Now, in terms of embedding similarity, let’s compare how those questions overlap with chunks from the three approaches we have seen after ingesting our example table: decomposition, reverse engineering and raw parsing (with pypdf). In order to avoid any bias from vendor’s training data, especially in the case of decomposition, embeddings from OpenAI (text-embedding-3-large
) were considered here, but feel free — and encouraged — to reproduce the experiment yourself with embeddings from another vendor, another similarity metric, etc.
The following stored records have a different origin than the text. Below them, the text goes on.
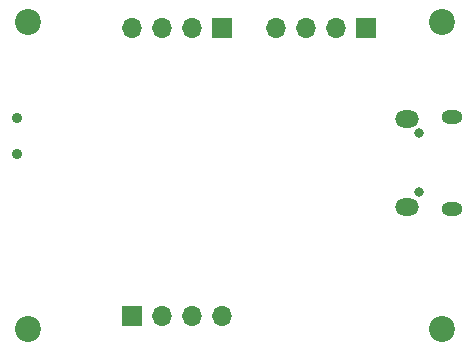
<source format=gbr>
%TF.GenerationSoftware,KiCad,Pcbnew,7.0.9*%
%TF.CreationDate,2024-01-02T09:41:28+05:30*%
%TF.ProjectId,STM32F103C8T6,53544d33-3246-4313-9033-433854362e6b,rev?*%
%TF.SameCoordinates,Original*%
%TF.FileFunction,Soldermask,Bot*%
%TF.FilePolarity,Negative*%
%FSLAX46Y46*%
G04 Gerber Fmt 4.6, Leading zero omitted, Abs format (unit mm)*
G04 Created by KiCad (PCBNEW 7.0.9) date 2024-01-02 09:41:28*
%MOMM*%
%LPD*%
G01*
G04 APERTURE LIST*
%ADD10C,2.200000*%
%ADD11R,1.700000X1.700000*%
%ADD12O,1.700000X1.700000*%
%ADD13O,0.800000X0.800000*%
%ADD14O,1.800000X1.150000*%
%ADD15O,2.000000X1.450000*%
%ADD16C,0.900000*%
G04 APERTURE END LIST*
D10*
%TO.C,H3*%
X92000000Y-81000000D03*
%TD*%
D11*
%TO.C,J3*%
X73406000Y-81534000D03*
D12*
X70866000Y-81534000D03*
X68326000Y-81534000D03*
X65786000Y-81534000D03*
%TD*%
D13*
%TO.C,J1*%
X90132000Y-95464000D03*
X90132000Y-90464000D03*
D14*
X92882000Y-96839000D03*
D15*
X89082000Y-96689000D03*
X89082000Y-89239000D03*
D14*
X92882000Y-89089000D03*
%TD*%
D16*
%TO.C,SW1*%
X56025000Y-89178000D03*
X56025000Y-92178000D03*
%TD*%
D11*
%TO.C,J4*%
X65786000Y-105918000D03*
D12*
X68326000Y-105918000D03*
X70866000Y-105918000D03*
X73406000Y-105918000D03*
%TD*%
D10*
%TO.C,H4*%
X57000000Y-81000000D03*
%TD*%
D11*
%TO.C,J2*%
X85598000Y-81534000D03*
D12*
X83058000Y-81534000D03*
X80518000Y-81534000D03*
X77978000Y-81534000D03*
%TD*%
D10*
%TO.C,H2*%
X92000000Y-107000000D03*
%TD*%
%TO.C,H1*%
X57000000Y-107000000D03*
%TD*%
M02*

</source>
In addition, although the results here are numerical, higher/lower-than comparisons are enough for this discussion, as the absolute numbers remain abstract due to the nature of the embedding space.
It is not very surprising that when it comes to reverse engineering and raw PDF parsing, neither method outperforms the other, as their similarities with organic questions are capped, to the same extent, to random keyword overlapping, with little semantics. Hence, it compromises the backbone of RAG: Retrieval. Perhaps their informative contributions in a prompt could be a crisp tie breaker (towards reverse engineering, as structured is better than scrambled), but this is a conversation for another day.
As expected, decomposition semantically overlaps the most with all questions, which portraits how beneficial it can be for retrieval, since it goes towards the biggest strength of language models: plain language, and nothing more. Chunks now describe knowledge in the very way closer to how humans would query or even reason when interpreting a table: from the gist of it (described by the additional summary paragraph) to how we would explain table values to someone (as phrased in the list elements).
Conclusion
Yet, another garbage in, garbage out situation. Translating to RAG lingo: we can say retrieval (out) is a solid backbone of RAG, which depends on proper (in)gestion. And for this we have seen that in order to ingest complex contents like tables we need to go beyond the mechanical parsing of text streams.
Decomposition makes the best out of the strengths of language models: plain language, and nothing more. Models with vision capabilities are key to breaking down complex tables into smaller, concrete and describable pieces of knowledge, just like humans would reason when interpreting, or even explaining those to someone. That said, this is the very way users will organically query for knowledge in an application. Such queries naturally overlap more with independent and complete chunks, making retrieval more robust. Additionally, it also discomplicates promting engineering at the generation step.
From an embedding similarity (ad-hoc) perspective decomposition outperforms both raw parsing and reverse engineering approaches at retrieval. It is debatable whether reverse engineering could outperform decomposition at generation time, as long as reverse-engineered content (retrieval dependent) gets to reach the prompt in the first place, but this is a conversation for another day. What is worth a debate for the next steps though is how to combine both approaches, strategically using each form at different steps. Metadata, for instance, is a good first step.